The US government and military have played an indispensable role in enabling the reactionary Saudi monarchy to carry out this crime. Massive arms deals have supplied the Saudi air force with missiles, cluster bombs and other munitions that have been used to reduce Yemeni schools, hospitals, residential areas, farms, factories and basic infrastructure to rubble. US Air Force planes are flying refueling missions to allow the Saudis to carry out round-the-clock bombing, while intelligence officers are supplying them with targets. The US Navy is deployed off Yemen’s coast backing up the Saudi blockade.
In Saudi airstrikes Monday, three civilians were killed in the northern province of Sada’a, while another nine were killed and three more wounded when a Saudi warplane bombed a vehicle in Hudaydah province. The day before, a Saudi airstrike killed eight children and three women in a residential area in Yemen’s northern Jawf province.
The Trump administration has signaled the Saudi regime that it enjoys unconditional support from Washington in carrying out this near-genocidal aggression. The US is seeking to build up a military alliance with Saudi Arabia and the other Sunni Persian Gulf oil sheikdoms, together with Israel, in a bid to reverse the growth of Iran as a regional obstacle to the imposition of American hegemony in the oil-rich Middle East.
The administration has remained silent on the catastrophic deepening of the worst humanitarian crisis on the face of the planet, issuing a protest only over Yemen’s Houthi rebels firing a missile that was shot down on November 4 near the Saudi capital of Riyadh before doing any serious damage. This justifiable retaliation for the merciless bombing of civilian targets in Yemen was attributed by both the Saudi regime and the US—without any evidence—to Iran, and seized upon as the justification for the imposition of the crippling blockade.
While Iran has voiced sympathy for the Houthis and denounced the Saudi war, there has been no serious substantiation of any Iranian involvement in the fighting in Yemen or any significant arms shipments from Iran. Saudi Arabia has intervened in Yemen, the poorest country in the Arab world, because it fears the emergence of any regime on its border that is not a puppet of the House of Saud.

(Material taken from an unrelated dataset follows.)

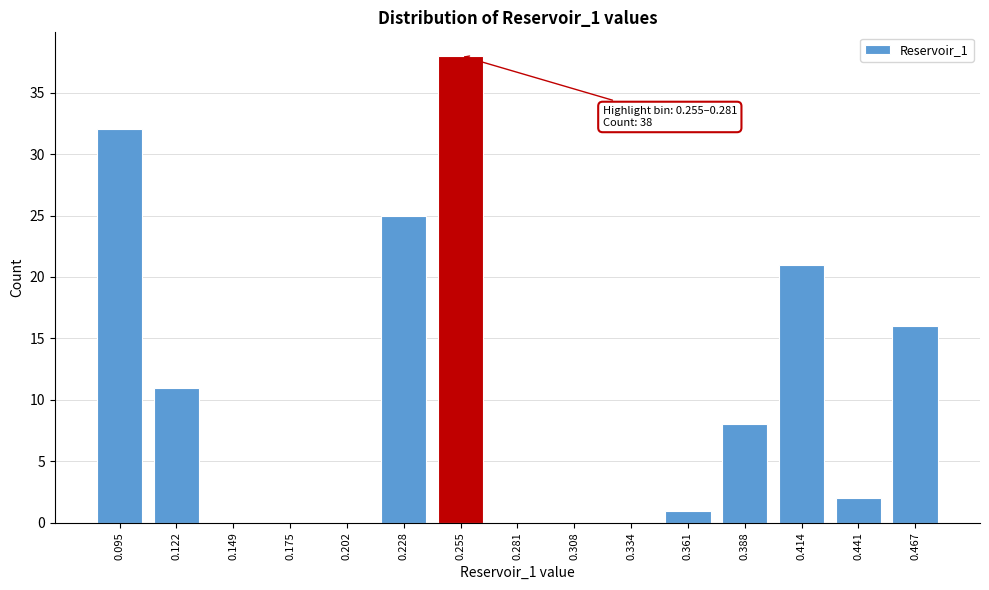

Reading left to right, extract all data points from this chart.

0.095=32	0.122=11	0.149=0	0.175=0	0.202=0	0.228=25	0.255=38	0.281=0	0.308=0	0.334=0	0.361=1	0.388=8	0.414=21	0.441=2	0.467=16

The US role in the war to starve the Yemeni people into submission has developed behind the backs of the American people, with the complicity of the Congress, both major political parties and the corporate media. Support for the war began under the Obama administration and has only escalated under Trump.

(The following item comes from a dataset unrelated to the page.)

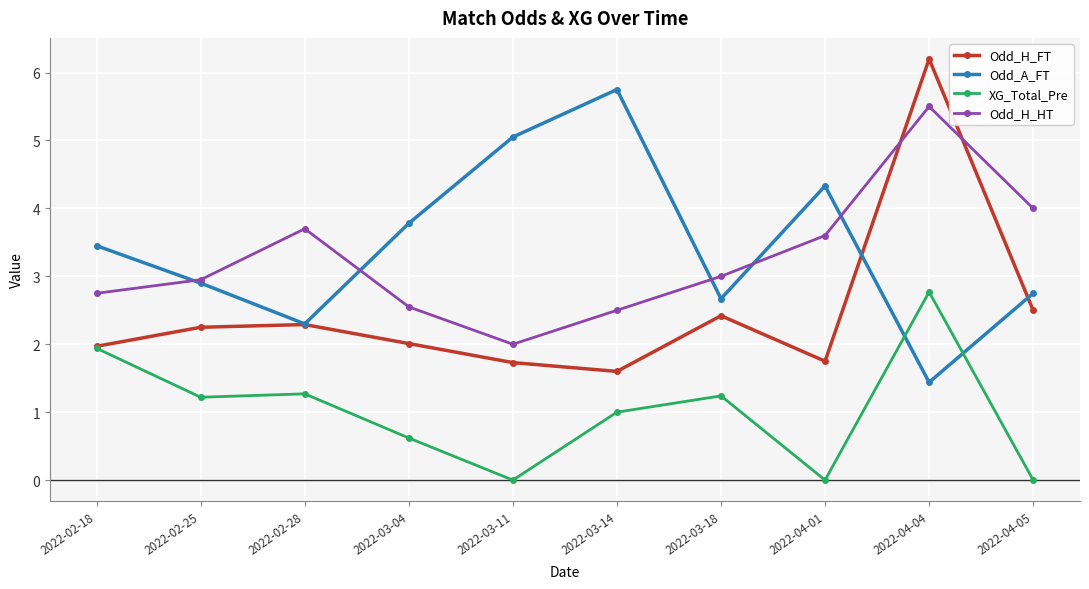

How many lines are shown in the chart?

4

Last week, Democrats and Republicans in the House of Representatives overwhelmingly approved a cowardly and toothless resolution that called for an end to actions in Yemen “inconsistent with the laws of armed conflict” and “unobstructed access for humanitarian organizations,” while praising the Saudi regime and denouncing Iran.
While the initial bill included language threatening a cut-off of military support to the Saudi aggression, that was stripped from the legislation, as was a reference to the 1973 War Powers Act, which requires the US president to end foreign military interventions within 60 days unless they are approved by Congress. The bill that was passed merely noted impotently:
“To date, Congress has not enacted specific legislation authorizing the use of military force” in Yemen.
Meanwhile, the CBS News program “60 Minutes” broadcast a segment on Yemen Sunday titled “When Food Is Used as a Weapon,” which managed to present a stark picture of the intense human suffering in Yemen, while deliberately obscuring the fact that the US is fully complicit in inflicting these conditions upon the Yemeni people. Not a word was said in the broadcast about direct US military participation in the Saudi war or the massive arms deals that have allowed it to continue.
This deliberate misinformation from the politicians and the media is designed to keep the American public in the dark as Washington creates the conditions for a new region-wide war against Iran that could rapidly eclipse the immense carnage inflicted upon Iraq and Afghanistan, while paving the way to a third world war.